Task item
Starting with the first line, output the data exactly, through to the last line.

Provided records
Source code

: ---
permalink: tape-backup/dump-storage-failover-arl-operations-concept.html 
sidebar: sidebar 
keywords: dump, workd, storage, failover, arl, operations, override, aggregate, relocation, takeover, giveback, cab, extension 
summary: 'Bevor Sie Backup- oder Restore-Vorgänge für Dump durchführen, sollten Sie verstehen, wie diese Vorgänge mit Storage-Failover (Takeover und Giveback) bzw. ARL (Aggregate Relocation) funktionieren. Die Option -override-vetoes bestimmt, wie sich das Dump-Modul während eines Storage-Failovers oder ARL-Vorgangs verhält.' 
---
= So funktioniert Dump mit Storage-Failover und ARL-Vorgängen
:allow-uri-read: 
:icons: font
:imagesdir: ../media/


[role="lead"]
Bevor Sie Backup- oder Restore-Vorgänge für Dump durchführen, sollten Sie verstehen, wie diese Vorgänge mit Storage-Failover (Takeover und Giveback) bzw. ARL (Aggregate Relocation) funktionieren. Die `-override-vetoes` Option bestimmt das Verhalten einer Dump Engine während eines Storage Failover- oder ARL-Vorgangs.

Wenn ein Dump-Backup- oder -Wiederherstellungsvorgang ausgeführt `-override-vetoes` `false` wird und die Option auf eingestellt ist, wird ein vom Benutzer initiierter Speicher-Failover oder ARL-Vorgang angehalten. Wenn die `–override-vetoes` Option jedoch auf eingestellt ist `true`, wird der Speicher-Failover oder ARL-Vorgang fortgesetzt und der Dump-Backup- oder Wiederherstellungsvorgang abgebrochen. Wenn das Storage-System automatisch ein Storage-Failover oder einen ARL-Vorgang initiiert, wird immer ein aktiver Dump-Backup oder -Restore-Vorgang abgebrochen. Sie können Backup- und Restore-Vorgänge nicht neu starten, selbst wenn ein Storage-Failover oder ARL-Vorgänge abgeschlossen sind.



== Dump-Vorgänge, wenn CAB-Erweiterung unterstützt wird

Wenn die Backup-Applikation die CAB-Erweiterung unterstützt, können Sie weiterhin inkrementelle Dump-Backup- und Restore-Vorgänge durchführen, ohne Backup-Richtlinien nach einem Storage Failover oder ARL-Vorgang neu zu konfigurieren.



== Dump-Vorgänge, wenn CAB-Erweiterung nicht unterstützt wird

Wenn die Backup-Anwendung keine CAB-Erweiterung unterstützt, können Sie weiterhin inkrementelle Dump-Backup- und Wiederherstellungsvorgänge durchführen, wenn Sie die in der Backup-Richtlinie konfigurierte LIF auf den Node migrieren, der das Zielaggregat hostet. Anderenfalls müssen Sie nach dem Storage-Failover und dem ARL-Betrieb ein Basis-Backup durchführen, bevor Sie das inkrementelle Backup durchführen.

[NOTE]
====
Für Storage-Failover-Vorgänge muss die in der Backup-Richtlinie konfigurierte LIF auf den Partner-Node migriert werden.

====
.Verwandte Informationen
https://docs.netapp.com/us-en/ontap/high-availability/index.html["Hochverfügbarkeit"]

Response to this task
Source code

: ---
permalink: tape-backup/dump-storage-failover-arl-operations-concept.html 
sidebar: sidebar 
keywords: dump, workd, storage, failover, arl, operations, override, aggregate, relocation, takeover, giveback, cab, extension 
summary: 'Bevor Sie Backup- oder Restore-Vorgänge für Dump durchführen, sollten Sie verstehen, wie diese Vorgänge mit Storage-Failover (Takeover und Giveback) bzw. ARL (Aggregate Relocation) funktionieren. Die Option -override-vetoes bestimmt, wie sich das Dump-Modul während eines Storage-Failovers oder ARL-Vorgangs verhält.' 
---
= So funktioniert Dump mit Storage-Failover und ARL-Vorgängen
:allow-uri-read: 
:icons: font
:imagesdir: ../media/


[role="lead"]
Bevor Sie Backup- oder Restore-Vorgänge für Dump durchführen, sollten Sie verstehen, wie diese Vorgänge mit Storage-Failover (Takeover und Giveback) bzw. ARL (Aggregate Relocation) funktionieren. Die `-override-vetoes` Option bestimmt das Verhalten einer Dump Engine während eines Storage Failover- oder ARL-Vorgangs.

Wenn ein Dump-Backup- oder -Wiederherstellungsvorgang ausgeführt `-override-vetoes` `false` wird und die Option auf eingestellt ist, wird ein vom Benutzer initiierter Speicher-Failover oder ARL-Vorgang angehalten. Wenn die `–override-vetoes` Option jedoch auf eingestellt ist `true`, wird der Speicher-Failover oder ARL-Vorgang fortgesetzt und der Dump-Backup- oder Wiederherstellungsvorgang abgebrochen. Wenn das Storage-System automatisch ein Storage-Failover oder einen ARL-Vorgang initiiert, wird immer ein aktiver Dump-Backup oder -Restore-Vorgang abgebrochen. Sie können Backup- und Restore-Vorgänge nicht neu starten, selbst wenn ein Storage-Failover oder ARL-Vorgänge abgeschlossen sind.



== Dump-Vorgänge, wenn CAB-Erweiterung unterstützt wird

Wenn die Backup-Applikation die CAB-Erweiterung unterstützt, können Sie weiterhin inkrementelle Dump-Backup- und Restore-Vorgänge durchführen, ohne Backup-Richtlinien nach einem Storage Failover oder ARL-Vorgang neu zu konfigurieren.



== Dump-Vorgänge, wenn CAB-Erweiterung nicht unterstützt wird

Wenn die Backup-Anwendung keine CAB-Erweiterung unterstützt, können Sie weiterhin inkrementelle Dump-Backup- und Wiederherstellungsvorgänge durchführen, wenn Sie die in der Backup-Richtlinie konfigurierte LIF auf den Node migrieren, der das Zielaggregat hostet. Anderenfalls müssen Sie nach dem Storage-Failover und dem ARL-Betrieb ein Basis-Backup durchführen, bevor Sie das inkrementelle Backup durchführen.

[NOTE]
====
Für Storage-Failover-Vorgänge muss die in der Backup-Richtlinie konfigurierte LIF auf den Partner-Node migriert werden.

====
.Verwandte Informationen
https://docs.netapp.com/us-en/ontap/high-availability/index.html["Hochverfügbarkeit"]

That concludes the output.